Roken

Roken

Hout is een geschikte grondstof voor recycling. Bewerking van hergebruikt hout behoeft weinig energie, laat zich makkelijk bewerken, is qua gewicht relatief licht en in grote hoeveelheden beschikbaar. Deze positieve eigenschappen maken de duurzame karaktervolle grondstof hout geschikt voor een tweede leven.

Oude eiken balken die bij de sloop van vervallen boerderijen en/of stallen vrijkwamen bleken tijdens verwerking donker van kleur te zijn. Uit onderzoek kwam naar voren dat het ammoniak, aanwezig in ontlasting van de staldieren, reageert met de aanwezige looizuren in het eikenhout. Het gevolg van deze reactie is een donkere verkleuring van het hout. Deze donkere houtkleur is geliefd, de industrie speelt hierop in en bootst deze donkere kleur na door middel van roken.

Houtsoorten die inhoudsstoffen zoals tannine, in de volksmond looizuur genoemd, bevatten worden na behandeling met een basisch materiaal donker gekleurd. Tannine is een zuur dat in enkele houtsoorten voorkomt, het beschermt hout tegen insecten en aantasting door bacteriën.
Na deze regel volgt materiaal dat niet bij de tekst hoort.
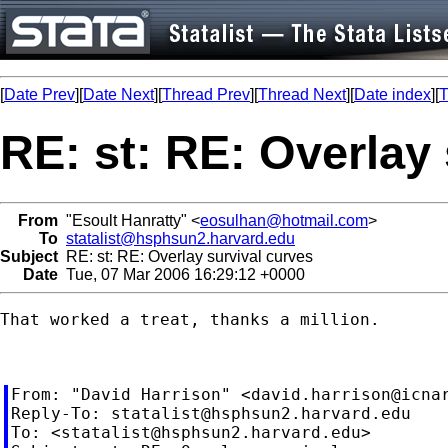
[
Date Prev
][
Date Next
][
Thread Prev
][
Thread Next
][
Date index
][
T
RE: st: RE: Overlay
From
"Esoult Hanratty" <
eosulhan@hotmail.com
>
To
statalist@hsphsun2.harvard.edu
Subject
RE: st: RE: Overlay survival curves
Date
Tue, 07 Mar 2006 16:29:12 +0000
That worked a treat, thanks a million.

From: "David Harrison" <
david.harrison@icna
Reply-To: 
statalist@hsphsun2.harvard.edu
To: <
statalist@hsphsun2.harvard.edu
>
Het groeigebied, klimaat en bodemgesteldheid zijn bepalend voor de hoeveelheid en soort inhoudsstoffen die het hout bevat. De aanwezige hoeveelheid inhoudsstoffen die reageren zijn, naast blootstellingsduur aan het basische materiaal, bepalend voor de intensiteit van de verkleuring. Hoe hoger het aandeel reactieve stoffen des te donkerder kleurt het hout. Hetzelfde geldt voor de duur van de chemische reactie, hoe langer de reactie des te donkerder wordt de kleur. Er zijn afwijkingen mogelijk van de hoeveelheid inhoudsstoffen per stam. Producties uit één stam vertonen in het gerookte eindproduct kleurnuances. Deze kleurschakeringen geven het gerookte hout een warme uitstraling.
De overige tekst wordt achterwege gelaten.